WHAT THE EXERCISE ASKS —
Give the listing again word for word, excluding the pictures it contains.

____________

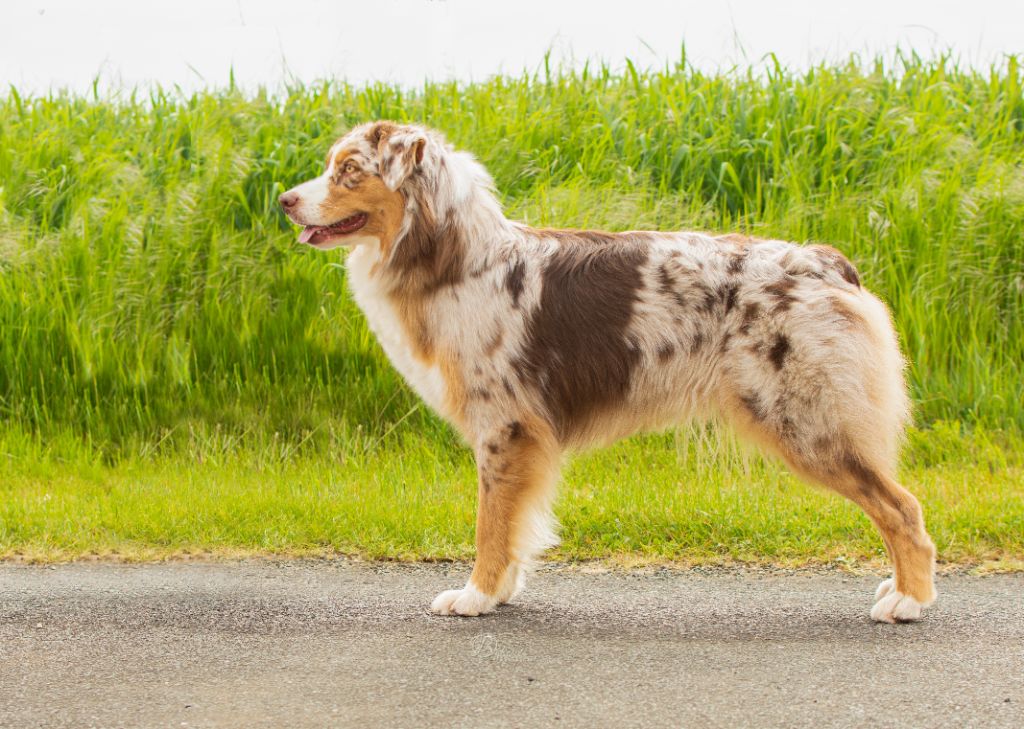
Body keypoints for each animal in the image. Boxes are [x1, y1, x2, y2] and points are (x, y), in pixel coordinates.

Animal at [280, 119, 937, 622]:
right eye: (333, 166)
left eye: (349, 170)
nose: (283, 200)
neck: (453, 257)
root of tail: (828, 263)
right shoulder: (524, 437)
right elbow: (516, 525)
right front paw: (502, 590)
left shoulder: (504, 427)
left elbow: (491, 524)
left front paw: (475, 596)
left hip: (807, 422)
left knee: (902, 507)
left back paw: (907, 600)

____________

REPLY TO THE TASK —
Body keypoints for each animal in the image. Boxes are [x1, y1, x2, y2] and points are (x, y), in pixel coordinates.

Animal at [280, 119, 937, 622]:
right eye: (333, 166)
left eye: (349, 170)
nose: (283, 200)
neck: (453, 257)
root of tail: (828, 263)
right shoulder: (524, 437)
right elbow: (516, 525)
right front paw: (502, 590)
left shoulder: (504, 427)
left elbow: (491, 524)
left front paw: (475, 596)
left hip: (807, 422)
left knee: (902, 507)
left back paw: (907, 600)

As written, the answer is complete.